Giant Desert Centipede
Scolopendra heros, commonly known as the giant desert centipede, giant Sonoran centipede, Texas redheaded centipede, and giant redheaded centipede, is a species of North American centipede found in the Southwestern United States and Northern Mexico.
S. heros is the largest centipede in North America. It has an average length of 6.5 in, but can reach up to 8 in in the wild, and even longer in captivity. Its trunk bears either 21 or 23 pairs of legs. It is aposematically colored, to warn off potential predators, and a number of color variants are known in the species. The castaneiceps variant found in Arkansas, Missouri, Texas, and other nearby areas is commonly known as the "giant redheaded centipede" or "Texas redheaded centipede" because of its distinct red head and greenish black body and tail.
Distribution and ecology
S. heros is found in northern Mexico and the southwestern United States, from New Mexico and Arizona in the west to Arkansas, Missouri, and Louisiana in the east. Although this species is commonly referred to as the "giant desert centipede" because of its presence in the Sonoran Desert and other arid habitats, S. heros is also found in rocky woodland areas, such as in Arkansas. It remains underground on warm days, emerging in cloudy weather.
Hunting and diet
S. heros is primarily a nocturnal predator and hunts invertebrates and small vertebrates, including rodents, reptiles, and amphibians. It is capable of reaching into the air to grab small flying insects. The centipede uses its venom to subdue prey.
S. heros hatch from eggs. As they grow and mature, like all arthropods they shed and molt away their exoskeleton. Each time they molt they enter a new stage of its life cycle called an instar. Like all Scolopendromorph centipedes, the number of segments they possess remains the same throughout their life.
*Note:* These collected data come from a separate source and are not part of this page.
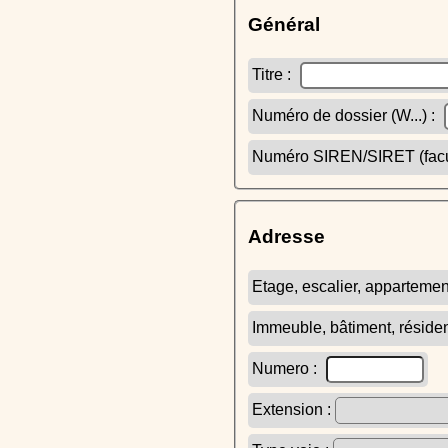
Général
Titre :
Numéro de dossier (W...) :
Numéro SIREN/SIRET (facult
Adresse
Etage, escalier, appartemen
Immeuble, bâtiment, réside
Numero :
Extension :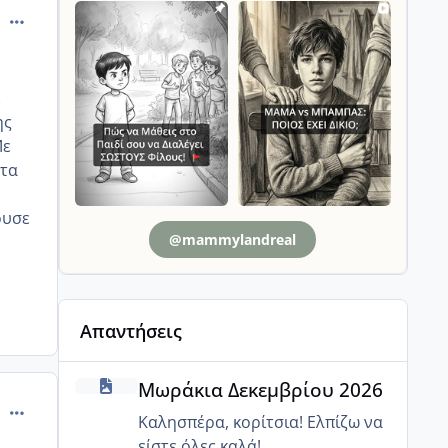
comment_13817
ε
ης
Με
 τα
ουσε
@mammylandreal
Απαντήσεις
Μωράκια Δεκεμβρίου 2026
Μωράκια Δεκεμβρίου 2026
comment_507698
Καλησπέρα, κορίτσια! Ελπίζω να
είστε όλες καλά!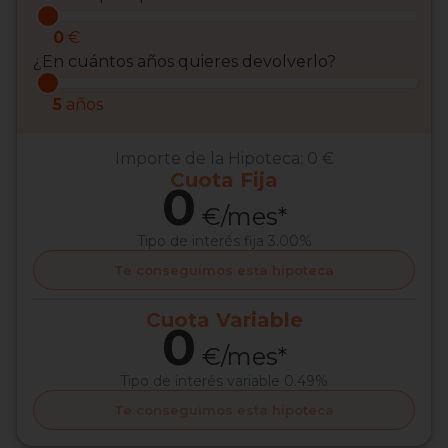
0
€
¿En cuántos años quieres devolverlo?
5
años
Importe de la Hipoteca:
0 €
Cuota
Fija
0
€/mes*
Tipo de interés
fija 3.00%
Te conseguimos esta hipoteca
Cuota
Variable
0
€/mes*
Tipo de interés
variable 0.49%
Te conseguimos esta hipoteca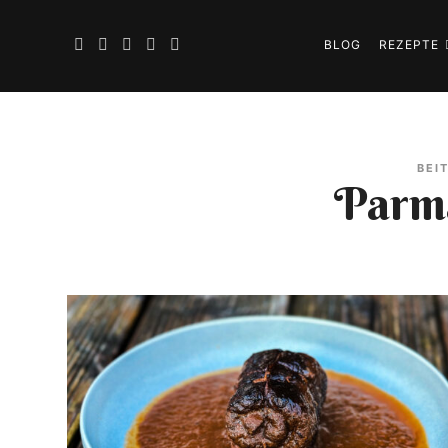
BLOG
REZEPTE
BEI
Parm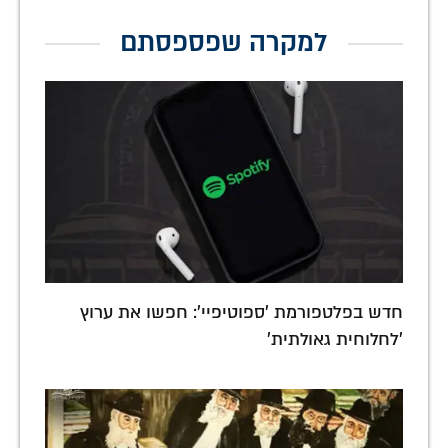
למקרה שפספסתם
חדש בפלטפורמת 'ספוטיפיי': חפשו את ערוץ
'לחלוחית גאולתית'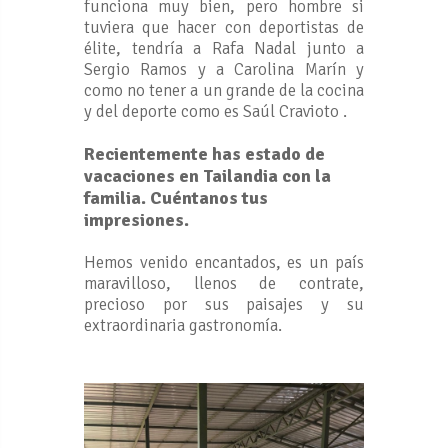
funciona muy bien, pero hombre si
tuviera que hacer con deportistas de
élite, tendría a Rafa Nadal junto a
Sergio Ramos y a Carolina Marín y
como no tener a un grande de la cocina
y del deporte como es Saúl Cravioto .
Recientemente has estado de
vacaciones en Tailandia con la
familia. Cuéntanos tus
impresiones.
Hemos venido encantados, es un país
maravilloso, llenos de contrate,
precioso por sus paisajes y su
extraordinaria gastronomía.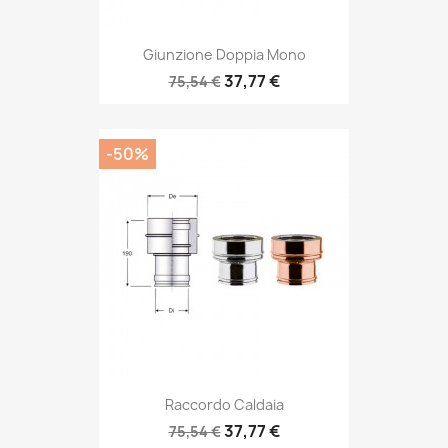
Giunzione Doppia Mono
37,77 €
75,54 €
-50%
Raccordo Caldaia
37,77 €
75,54 €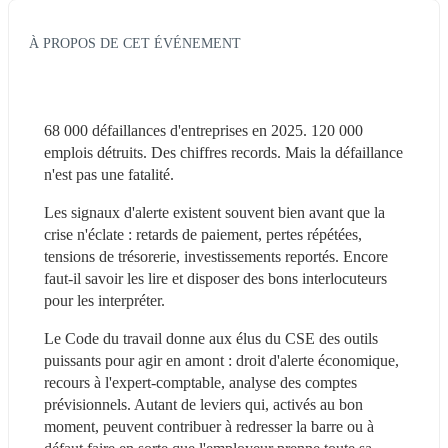
À PROPOS DE CET ÉVÉNEMENT
68 000 défaillances d'entreprises en 2025. 120 000 
emplois détruits. Des chiffres records. Mais la défaillance 
n'est pas une fatalité.
Les signaux d'alerte existent souvent bien avant que la 
crise n'éclate : retards de paiement, pertes répétées, 
tensions de trésorerie, investissements reportés. Encore 
faut-il savoir les lire et disposer des bons interlocuteurs 
pour les interpréter.
Le Code du travail donne aux élus du CSE des outils 
puissants pour agir en amont : droit d'alerte économique, 
recours à l'expert-comptable, analyse des comptes 
prévisionnels. Autant de leviers qui, activés au bon 
moment, peuvent contribuer à redresser la barre ou à 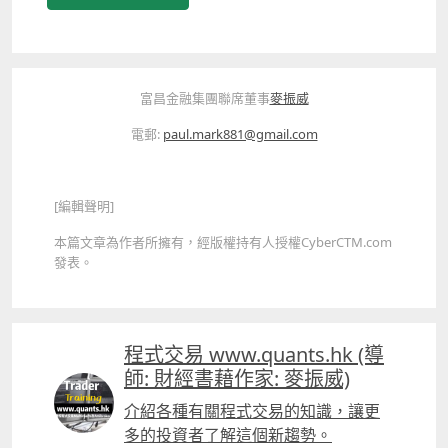
富昌金融集團聯席董事
麥振威
電郵:
paul.mark881@gmail.com
[編輯聲明]
本篇文章為作者所擁有，經版權持有人授權CyberCTM.com
發表。
程式交易 www.quants.hk (導
師: 財經書藉作家: 麥振威)
介紹各種有關程式交易的知識，讓更
多的投資者了解這個新趨勢。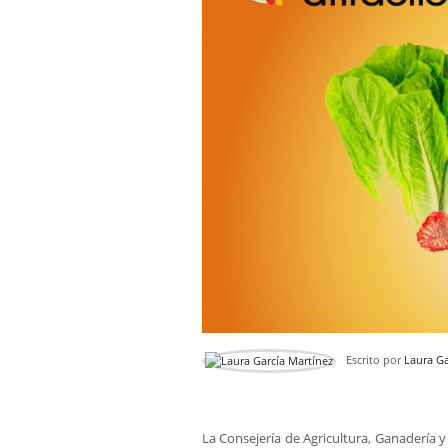
Escrito por
Laura Ga
La Consejería de Agricultura, Ganadería 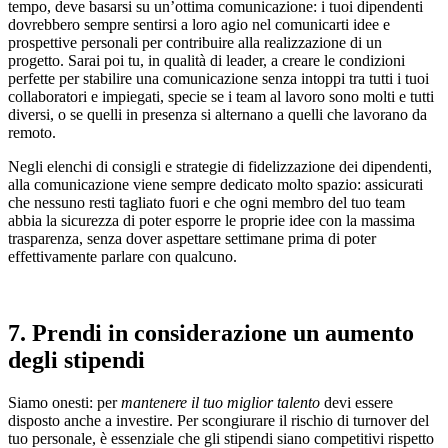
tempo, deve basarsi su un’ottima comunicazione: i tuoi dipendenti
dovrebbero sempre sentirsi a loro agio nel comunicarti idee e
prospettive personali per contribuire alla realizzazione di un
progetto. Sarai poi tu, in qualità di leader, a creare le condizioni
perfette per stabilire una comunicazione senza intoppi tra tutti i tuoi
collaboratori e impiegati, specie se i team al lavoro sono molti e tutti
diversi, o se quelli in presenza si alternano a quelli che lavorano da
remoto.
Negli elenchi di consigli e strategie di fidelizzazione dei dipendenti,
alla comunicazione viene sempre dedicato molto spazio: assicurati
che nessuno resti tagliato fuori e che ogni membro del tuo team
abbia la sicurezza di poter esporre le proprie idee con la massima
trasparenza, senza dover aspettare settimane prima di poter
effettivamente parlare con qualcuno.
7. Prendi in considerazione un aumento
degli stipendi
Siamo onesti: per
mantenere il tuo miglior talento
devi essere
disposto anche a investire. Per scongiurare il rischio di turnover del
tuo personale, è essenziale che gli stipendi siano competitivi rispetto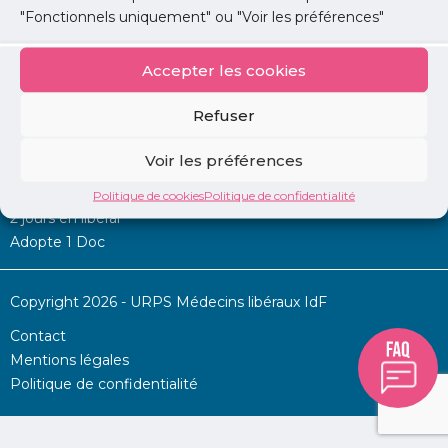
"Fonctionnels uniquement" ou "Voir les préférences"
Accepter les cookies
Mon URPS :
Refuser
Annonces
Voir les préférences
Permanence d’aide à l’installation
La Centrale
Politique de cookies
Politique de confidentialité
2 jours en libéral
Adopte 1 Doc
Copyright 2026 - URPS Médecins libéraux IdF
Contact
Mentions légales
Politique de confidentialité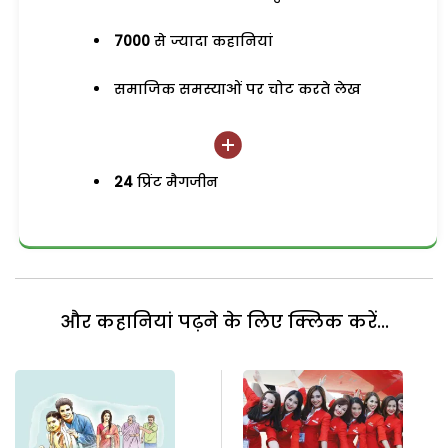
7000
से ज्यादा कहानियां
समाजिक समस्याओं पर चोट करते लेख
24
प्रिंट मैगजीन
और कहानियां पढ़ने के लिए क्लिक करें...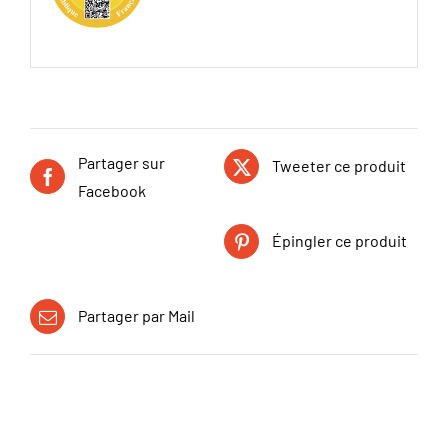
Partager sur
Tweeter ce produit
Facebook
Épingler ce produit
Partager par Mail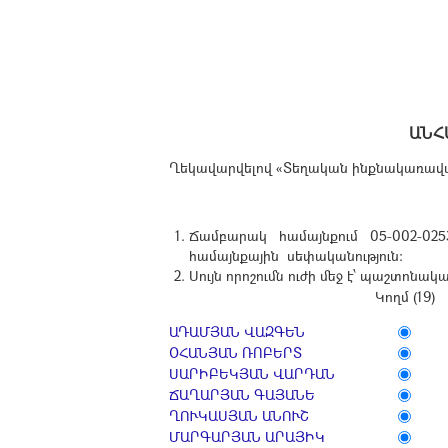
ԱՆՀ
Ղեկավարվելով «Տեղական ինքնակառավարմ
Ճամբարակ համայնքում 05-002-02
համայնքային սեփականություն:
Սույն որոշումն ուժի մեջ է՝ պաշտոն
Կողմ (19)
ԱԴԱՄՅԱՆ ՎԱԶԳԵՆ
ՕՀԱՆՅԱՆ ՌՈԲԵՐՏ
ՍԱՐԻԲԵԿՅԱՆ ՎԱՐԴԱՆ
ՃԱՂԱՐՅԱՆ ԳԱՅԱՆԵ
ՂՈՒԿԱՍՅԱՆ ԱՆՈՒՇ
ՄԱՐԳԱՐՅԱՆ ԱՐԱՅԻԿ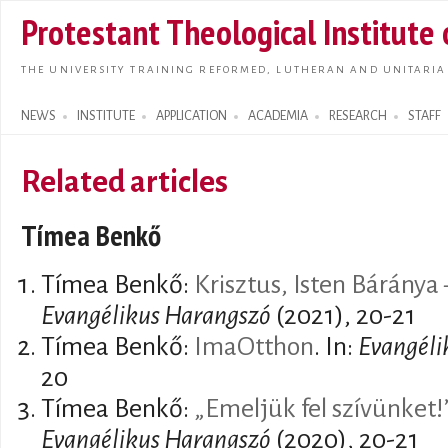
Skip t
Protestant Theological Institute
main
conte
THE UNIVERSITY TRAINING REFORMED, LUTHERAN AND UNITARIA
NEWS
INSTITUTE
APPLICATION
ACADEMIA
RESEARCH
STAFF
Search form
Related articles
Tímea Benkő
Tímea Benkő:
Krisztus, Isten Báránya
Evangélikus Harangszó
(2021), 20-21
Tímea Benkő:
ImaOtthon
. In:
Evangéli
20
Tímea Benkő:
„Emeljük fel szívünket!
Evangélikus Harangszó
(2020), 20-21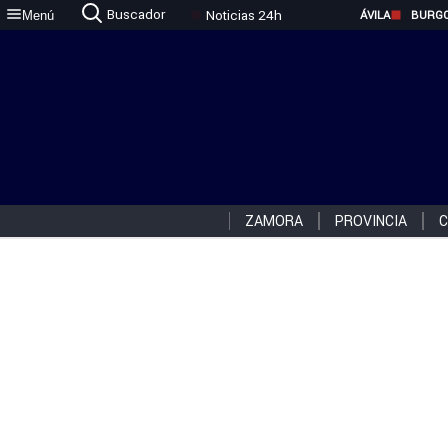
Buscador
Noticias 24h
Menú
ÁVILA
BURG
ZAMORA
PROVINCIA
C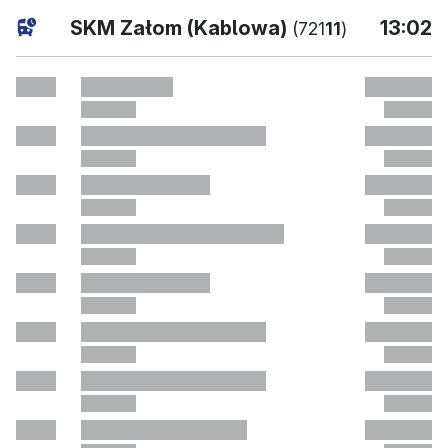
current
SKM Załom (Kablowa)
13:02
(721
11
)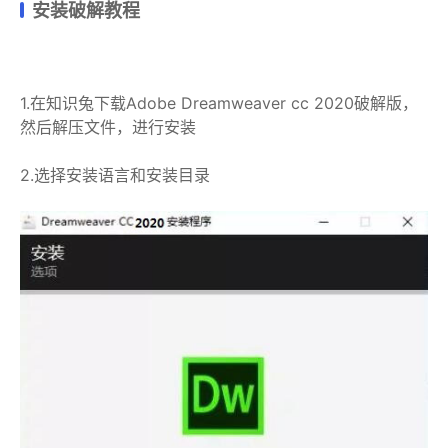
安装破解教程
1.在知识兔下载Adobe Dreamweaver cc 2020破解版，
然后解压文件，进行安装
2.选择安装语言和安装目录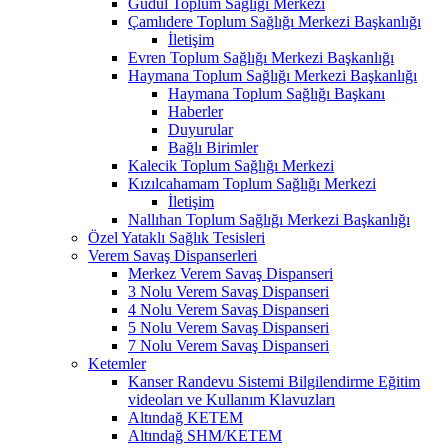
Güdül Toplum Sağlığı Merkezi
Çamlıdere Toplum Sağlığı Merkezi Başkanlığı
İletişim
Evren Toplum Sağlığı Merkezi Başkanlığı
Haymana Toplum Sağlığı Merkezi Başkanlığı
Haymana Toplum Sağlığı Başkanı
Haberler
Duyurular
Bağlı Birimler
Kalecik Toplum Sağlığı Merkezi
Kızılcahamam Toplum Sağlığı Merkezi
İletişim
Nallıhan Toplum Sağlığı Merkezi Başkanlığı
Özel Yataklı Sağlık Tesisleri
Verem Savaş Dispanserleri
Merkez Verem Savaş Dispanseri
3 Nolu Verem Savaş Dispanseri
4 Nolu Verem Savaş Dispanseri
5 Nolu Verem Savaş Dispanseri
7 Nolu Verem Savaş Dispanseri
Ketemler
Kanser Randevu Sistemi Bilgilendirme Eğitim
videoları ve Kullanım Klavuzları
Altındağ KETEM
Altındağ SHM/KETEM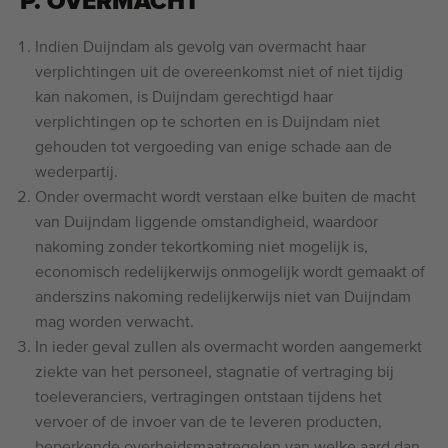
P. OVERMACHT
Indien Duijndam als gevolg van overmacht haar
verplichtingen uit de overeenkomst niet of niet tijdig
kan nakomen, is Duijndam gerechtigd haar
verplichtingen op te schorten en is Duijndam niet
gehouden tot vergoeding van enige schade aan de
wederpartij.
Onder overmacht wordt verstaan elke buiten de macht
van Duijndam liggende omstandigheid, waardoor
nakoming zonder tekortkoming niet mogelijk is,
economisch redelijkerwijs onmogelijk wordt gemaakt of
anderszins nakoming redelijkerwijs niet van Duijndam
mag worden verwacht.
In ieder geval zullen als overmacht worden aangemerkt
ziekte van het personeel, stagnatie of vertraging bij
toeleveranciers, vertragingen ontstaan tijdens het
vervoer of de invoer van de te leveren producten,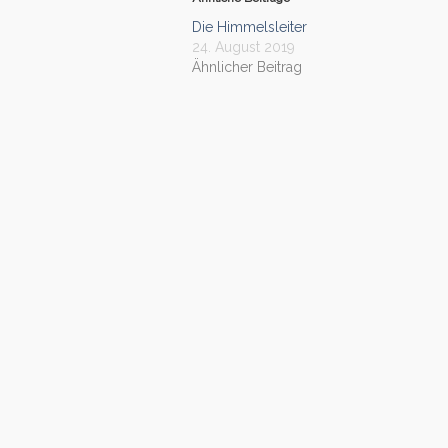
Die Himmelsleiter
24. August 2019
Ähnlicher Beitrag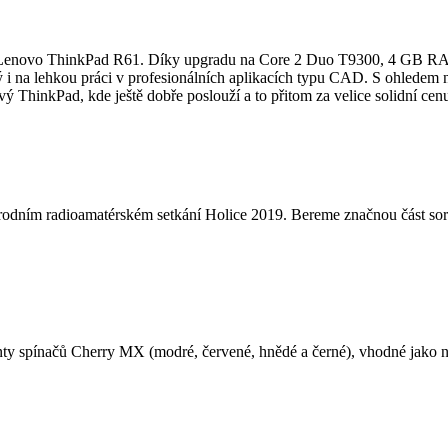
enovo ThinkPad R61. Díky upgradu na Core 2 Duo T9300, 4 GB RAM
na lehkou práci v profesionálních aplikacích typu CAD. S ohledem na
ivý ThinkPad, kde ještě dobře poslouží a to přitom za velice solidní cen
národním radioamatérském setkání Holice 2019. Bereme značnou část sor
anty spínačů Cherry MX (modré, červené, hnědé a černé), vhodné jako n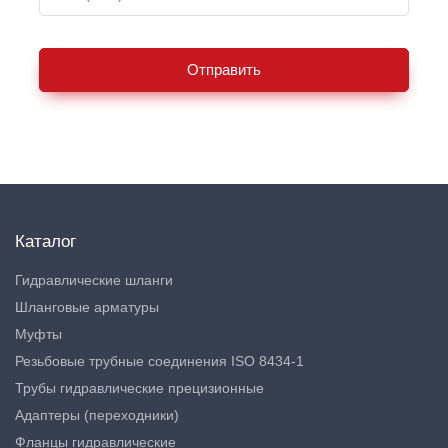
Отправить
Каталог
Гидравлические шланги
Шланговые арматуры
Муфты
Резьбовые трубные соединения ISO 8434-1
Трубы гидравлические прецизионные
Адаптеры (переходники)
Фланцы гидравлические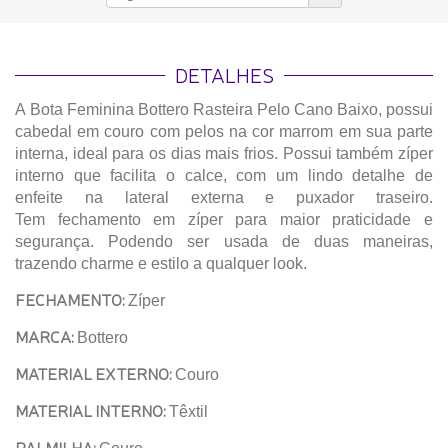
DETALHES
A Bota Feminina Bottero Rasteira Pelo Cano Baixo, possui
cabedal em couro com pelos na cor marrom em sua parte
interna, ideal para os dias mais frios. Possui também zíper
interno que facilita o calce, com um lindo detalhe de
enfeite na lateral externa e puxador traseiro.
Tem fechamento em zíper para maior praticidade e
segurança. Podendo ser usada de duas maneiras,
trazendo charme e estilo a qualquer look.
FECHAMENTO:
Zíper
MARCA:
Bottero
MATERIAL EXTERNO:
Couro
MATERIAL INTERNO:
Têxtil
PALMILHA: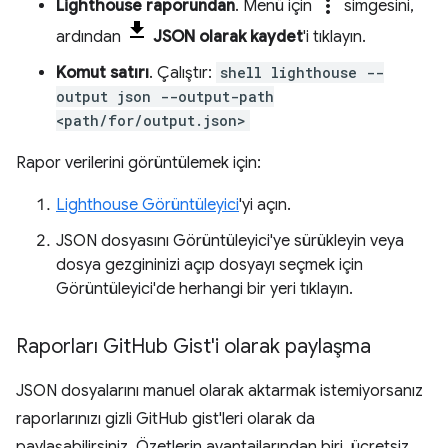
more_vert
Lighthouse raporundan
. Menü için
simgesini,
ardından
JSON olarak kaydet
'i tıklayın.
Komut satırı
. Çalıştır:
shell lighthouse --
output json --output-path
<path/for/output.json>
Rapor verilerini görüntülemek için:
Lighthouse Görüntüleyici
'yi açın.
JSON dosyasını Görüntüleyici'ye sürükleyin veya
dosya gezgininizi açıp dosyayı seçmek için
Görüntüleyici'de herhangi bir yeri tıklayın.
Raporları Git
Hub Gist'i olarak paylaşma
JSON dosyalarını manuel olarak aktarmak istemiyorsanız
raporlarınızı gizli GitHub gist'leri olarak da
paylaşabilirsiniz. Özetlerin avantajlarından biri, ücretsiz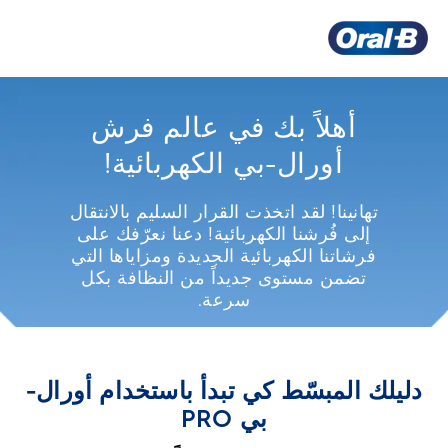
أهلاً بك في عالم فرش
أورال-بي الكهربائية!
تهانينا! لقد اتخذت القرار السليم بالانتقال
إلى فُرشنا الكهربائية! دعنا نعرّفك على
فرشاتنا الكهربائية الجديدة ومزاياها التي
تضمن مستوى جديداً من النظافة بكل
سرعة.
دليلك المبسّط كي تبدأ باستخدام أورال-
بي PRO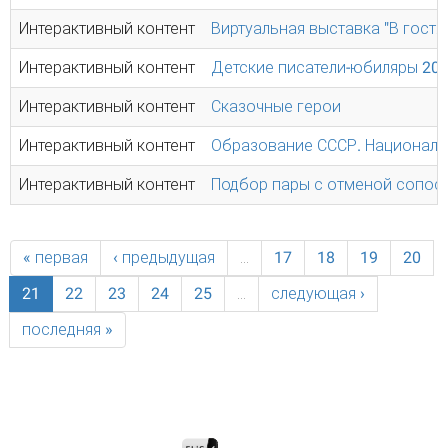
Интерактивный контент
Виртуальная выставка "В гостях
Интерактивный контент
Детские писатели-юбиляры 20
Интерактивный контент
Сказочные герои
Интерактивный контент
Образование СССР. Национальна
Интерактивный контент
Подбор пары с отменой сопос
« первая
‹ предыдущая
…
17
18
19
20
21
22
23
24
25
…
следующая ›
последняя »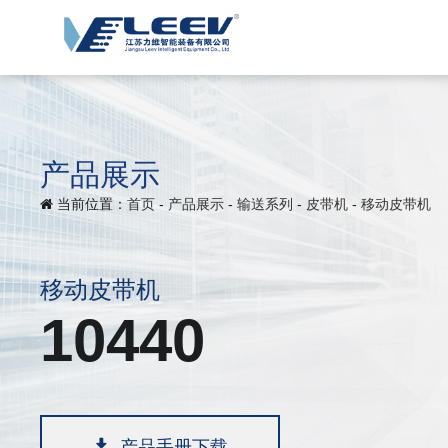
产品展示
当前位置：
首页
-
产品展示
-
输送系列
-
皮带机
-
移动皮带机
移动皮带机
10440
产品手册下载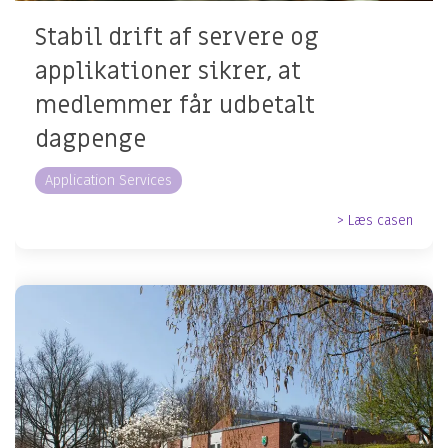
Stabil drift af servere og
applikationer sikrer, at
medlemmer får udbetalt
dagpenge
Application Services
> Læs casen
S. heros is a slow-growing species capable of living over a decade.
The venom of S. heros is similar in composition to the venom of other Scolopendra species, including components such as serotonin, histamine, lipids, proteins (including cardiotoxic proteins and enzymes such as hemolytic phospholipase A), and other substances. The mixture is known to act as a cytolysin, compromising cellular membranes and rupturing cells. S. heros venom also contains toxins targeted to its prey: one toxin numbs the nervous system of insects, rendering them unable to sense or escape, while another toxin interferes with the autonomic nervous system of vertebrates to make small vertebrates easier to subdue and devour. The exact effects and makeup of the venom have not been thoroughly evaluated, in part because it is difficult to extract in significant quantities and quickly deteriorates when processed. S. heros bites are very painful to vertebrates. A rat bitten by S. heros in the leg showed signs of excruciating pain, followed by soreness, but returned to normal after five hours. For humans, a bite from S. heros usually causes sharp, searing, local pain and swelling, but has never caused any confirmed deaths. S. heros bites are known to occasionally cause nausea, headache, and localized skin necrosis. However, there are individual cases of severe symptoms and injury (including kidney failure due to rhabdomyolysis, and heart attack) in humans resulting from Scolopendra bites.